FOR more than five years now, we've been asking a tough question: What's wrong with the FBI that it cannot seem to come up with a computer system worthy of the nation's leading law enforcement agency?

This question came to the fore when, after the 9/11 terrorist attacks, it was revealed that the FBI was still functioning in a pen, paper, and file drawer era. Its computers were so archaic that agency lacked the simple capability to e-mail photographs of the hijacking suspects to its field offices.

Unfortunately, there's not been much improvement since then.
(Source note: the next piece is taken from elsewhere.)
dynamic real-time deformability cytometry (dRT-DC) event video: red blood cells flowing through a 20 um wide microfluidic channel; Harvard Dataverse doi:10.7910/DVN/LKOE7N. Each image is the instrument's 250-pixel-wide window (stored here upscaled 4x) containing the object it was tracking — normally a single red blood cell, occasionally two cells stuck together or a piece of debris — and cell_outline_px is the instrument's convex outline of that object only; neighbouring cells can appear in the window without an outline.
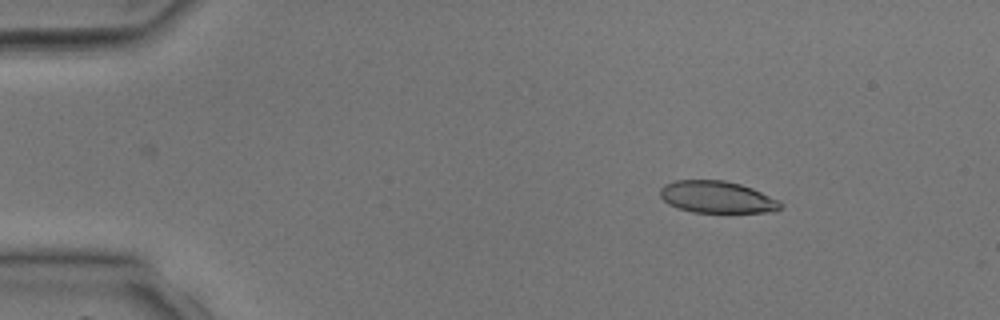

Eighteen months ago, Director Robert Mueller was forced to concede the failure of a $170 million software project that was supposed to nudge the computer system into the 21st century.

A great deal of ire for failure to resolve the computer conundrum has been directed both at Mr. Mueller, who took the agency's top post just a week before 9/11, and his lackluster predecessor, Louis Freeh, who couldn't master the task either.

Now comes news of a previously unreleased 2005 government audit that seems to place significant blame for the fiasco not just on Mr. Mueller and his subordinates but on the agency's contractor, Science Applications International Corp.

The report, according to the Washington Post, indicates that SAIC continued to milk its open-ended contract with the FBI long after it became clear in 2003 that the project was doomed by mistakes both on the part of contractor and customer.

The so-called Virtual Case File software, a huge database, was poorly conceived and executed from the start, but the company forged ahead anyway, reluctant to explain to FBI management that "they were asking for the impossible and they weren't going to get the impossible," as one observer with former ties to SAIC put it.

At this point, who was mostly responsible matters little, but the audit reinforces that no one at the FBI apparently had the management skills to understand first, what the agency needed in its software, and second, that the contractor wasn't providing it.

The Bush Administration has recorded so many spectacular management failures that they are nearly impossible to overstate.

From willful foreign policy miscalculations like the war in Iraq to ineptness by FEMA in dealing with Hurricane Katrina, President Bush and his top aides appear to lack the skills and understanding necessary to organize a two-car funeral.